Programming exercise 1.
The goal of this exercise is to write a program implementing the
(exponential time) reconstruction attack we saw in class which you can
find described in Chapter 8 of the book DR linked from the course
webpage - you can also look at the original paper linked here:
http://www.wisdom.weizmann.ac.il/%7Edinuri/mypapers/db_privacy.pdf
More in details, the goal of the exercise is to define a
function "attack" which takes in input a dataset D consisting
of n records with 1 binary attribute and generate a database D’ which
is at hamming distance less than 4E from D. The function attack can
access the database D only using queries that are protected via
uniform noise with perturbation E=sqrt(n).
Test your attack by defining a function which checks that the dataset
that the function attack outputs is at most at hamming
distance 4E from D. I suggest that you repeat
this test on several datasets D. To make it feasible I suggest you to
use very small values of n, for example n=10 and n=12.
Please, summarize the results of the test with some plot that can be
used to visualize them (e.g. you could print the hamming distance for
each testcase, etc.)
Programming exercise 2.
The goal of this exercise is to write a program implementing the
algorithm RandomizedResponse that I presented - you can find it on the
slides.

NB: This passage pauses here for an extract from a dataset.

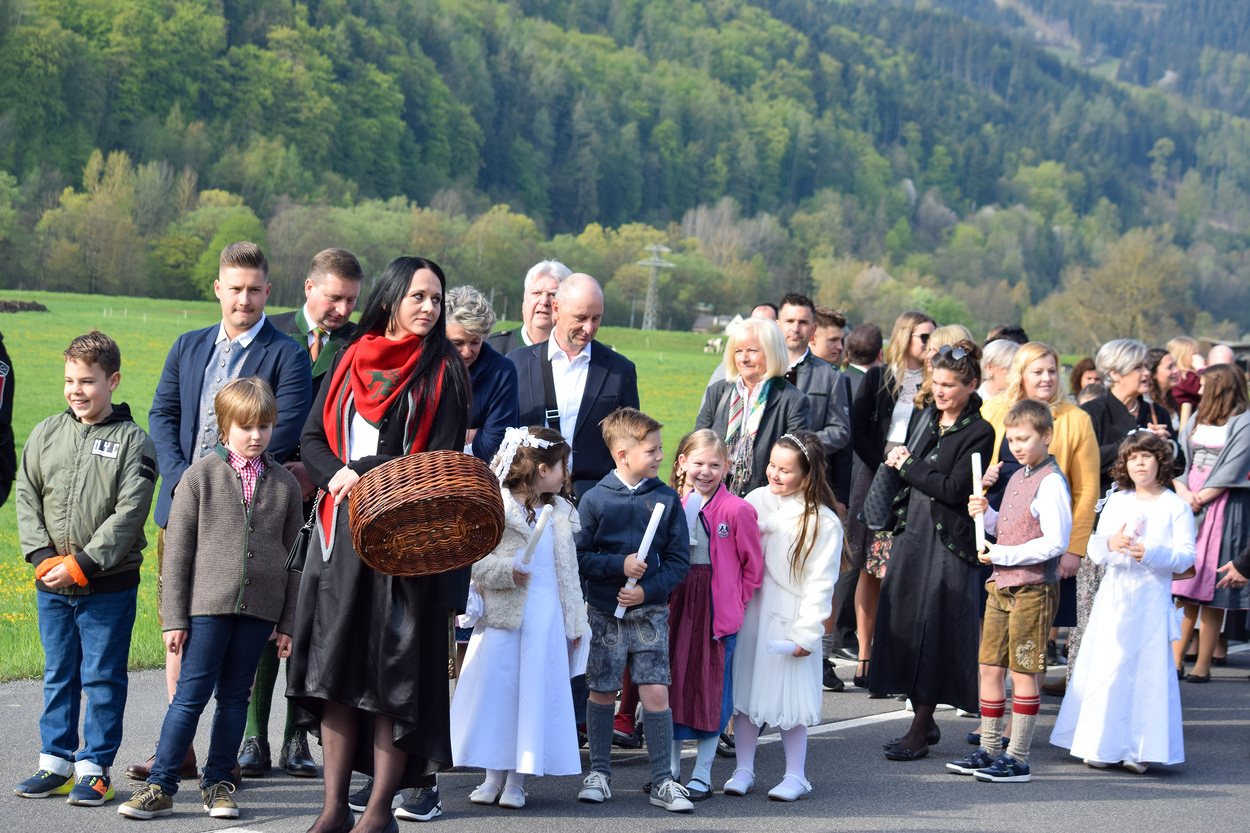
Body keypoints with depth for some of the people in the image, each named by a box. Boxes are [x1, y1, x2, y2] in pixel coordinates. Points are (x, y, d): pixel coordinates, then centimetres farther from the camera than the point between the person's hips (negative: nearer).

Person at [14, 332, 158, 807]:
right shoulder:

I remind you that in this algorithm the input q:X→{0,1} is a
predicate, and we are interested in the average number of record
satisfying this predicate.
Write a plotting function visualizing a bar plot comparing several runs of
this algorithm on two different datasets. In this case we want to see
that as we consider more and more runs of the algorithm the
privacy_loss variable tends to be experimentally bound by ϵ.
Additionally, we want some plotting function that could help us
visualize the accuracy guarantee. To do this, write a plotting
function that plot several output of the algorithm on a single
database, and a single query, set a threshold alpha based on values
of β accordingly to the accuracy theorem for differential privacy, and
use this threshold to show how many points are above or below the
threshold (counting them can also be helpful). Repeat several tests
for different values of the parameters: n, ϵ, β .
NOTE: I am aware that the two programming exercises are not fully
specified, especially in the plotting part, and this is
intentional. Part of the exercise is trying to understand the concepts
of privacy and accuracy guarantees and how to manipulate them and I
think the best way to do this is by trial and error.
Requirements for the submission: please submit a zip file containing
both your code and few plots visualizing both the privacy and accuracy
guarantees.
Theoretical exercise 1
Suppose that we answer n counting queries q_1,...,q_n which are
eps-differentially private, using laplace noise and sequential
composition. Let's denote a_1,...,a_n the result of these queries on
the dataset D.
Prove that
Pr[max_i (|q_i(D) - a_i|> ln(k/b)*(n/eps) ] <= b
Theoretical exercise 2
Consider a noise addition mechanism similar to the laplace mechanism but where
we sample the noise variable Y from a distribution P_x defined on a bounded interval
[-x,+x] for some number x. That is:
Mech(q,D)= q(D) + y where y~P_x (y is an element in [-x,x] with probability described by P_x)
Prove that this mechanism is not (eps,0)-differentially private for any real number eps.